[EXERCISE PROMPT]
Go through the listing below and output exactly the line with "696 655 61.46", the line with "727 477 75.72", and each line between; omit the rest.

[MATERIAL FOR THIS TASK]
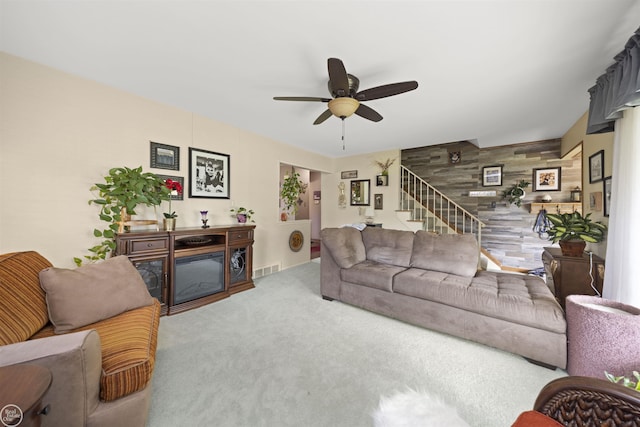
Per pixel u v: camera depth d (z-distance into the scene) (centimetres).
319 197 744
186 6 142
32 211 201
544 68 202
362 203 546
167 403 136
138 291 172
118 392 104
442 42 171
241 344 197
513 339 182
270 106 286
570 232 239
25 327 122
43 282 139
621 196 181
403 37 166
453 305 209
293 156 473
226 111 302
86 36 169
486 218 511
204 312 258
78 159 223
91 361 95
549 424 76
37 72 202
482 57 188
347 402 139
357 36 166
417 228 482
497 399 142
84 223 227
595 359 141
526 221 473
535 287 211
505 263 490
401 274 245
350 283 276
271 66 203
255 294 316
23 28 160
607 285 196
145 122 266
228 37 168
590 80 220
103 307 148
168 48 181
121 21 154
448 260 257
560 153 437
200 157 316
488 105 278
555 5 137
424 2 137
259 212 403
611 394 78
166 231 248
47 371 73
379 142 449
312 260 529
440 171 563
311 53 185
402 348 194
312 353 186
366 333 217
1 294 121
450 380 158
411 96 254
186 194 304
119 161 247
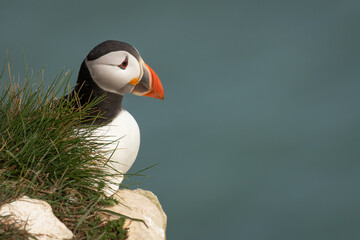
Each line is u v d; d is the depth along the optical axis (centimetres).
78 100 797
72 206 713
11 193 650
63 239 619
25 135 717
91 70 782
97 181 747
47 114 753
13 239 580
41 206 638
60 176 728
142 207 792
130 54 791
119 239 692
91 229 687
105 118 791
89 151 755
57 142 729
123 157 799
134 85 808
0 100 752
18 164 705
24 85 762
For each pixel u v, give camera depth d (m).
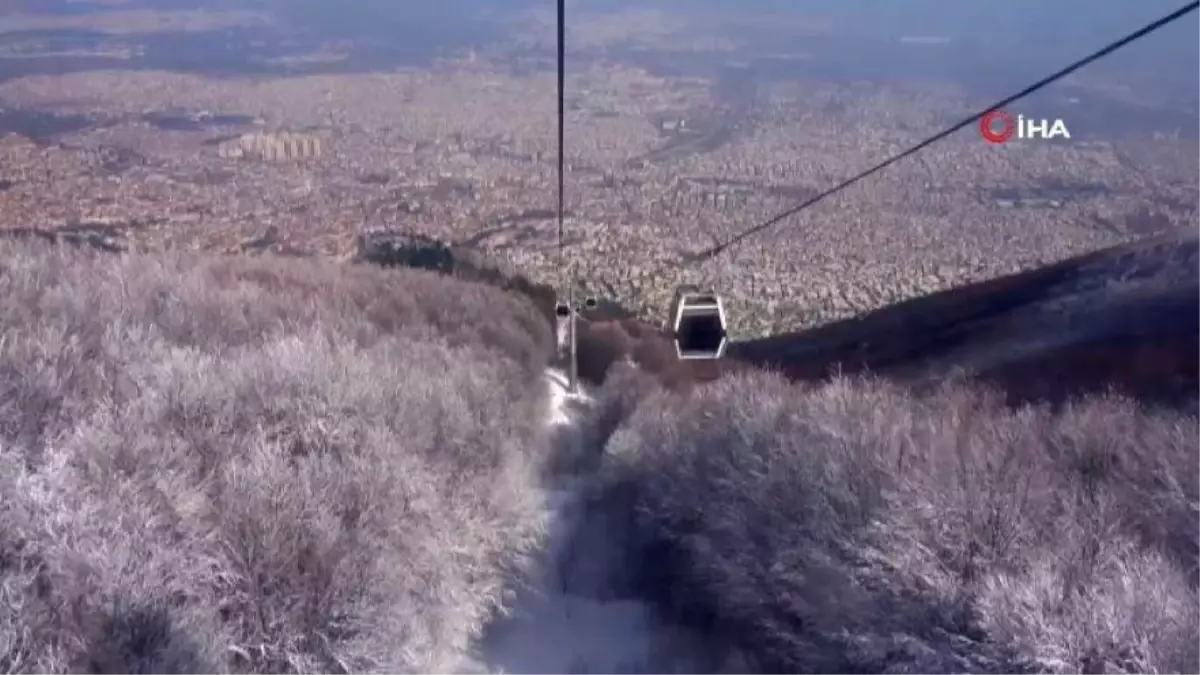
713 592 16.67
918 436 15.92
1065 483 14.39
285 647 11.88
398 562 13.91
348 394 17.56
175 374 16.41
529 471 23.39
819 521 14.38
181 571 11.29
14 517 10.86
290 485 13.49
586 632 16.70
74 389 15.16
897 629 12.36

--

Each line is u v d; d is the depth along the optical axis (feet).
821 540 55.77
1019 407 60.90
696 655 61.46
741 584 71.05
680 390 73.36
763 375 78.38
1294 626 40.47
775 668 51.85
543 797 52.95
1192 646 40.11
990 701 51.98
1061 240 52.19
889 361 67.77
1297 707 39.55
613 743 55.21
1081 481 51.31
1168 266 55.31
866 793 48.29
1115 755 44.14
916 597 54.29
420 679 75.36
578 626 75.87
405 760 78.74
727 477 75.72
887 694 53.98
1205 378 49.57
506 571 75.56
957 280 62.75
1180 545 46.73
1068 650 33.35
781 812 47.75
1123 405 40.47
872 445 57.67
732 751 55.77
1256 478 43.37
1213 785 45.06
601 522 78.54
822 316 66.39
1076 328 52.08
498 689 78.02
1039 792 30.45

--

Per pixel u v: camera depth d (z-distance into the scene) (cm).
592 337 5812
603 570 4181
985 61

[SOLUTION BELOW]
696 655 61.46
741 584 71.05
680 390 73.36
763 375 78.38
1294 626 40.47
775 668 51.85
543 797 52.95
1192 646 40.11
990 701 51.98
1061 240 52.19
889 361 67.77
1297 707 39.55
613 743 55.21
1081 481 51.31
1168 266 55.31
866 793 48.29
1115 755 44.14
916 597 54.29
420 679 75.36
578 626 75.87
405 760 78.74
727 477 75.72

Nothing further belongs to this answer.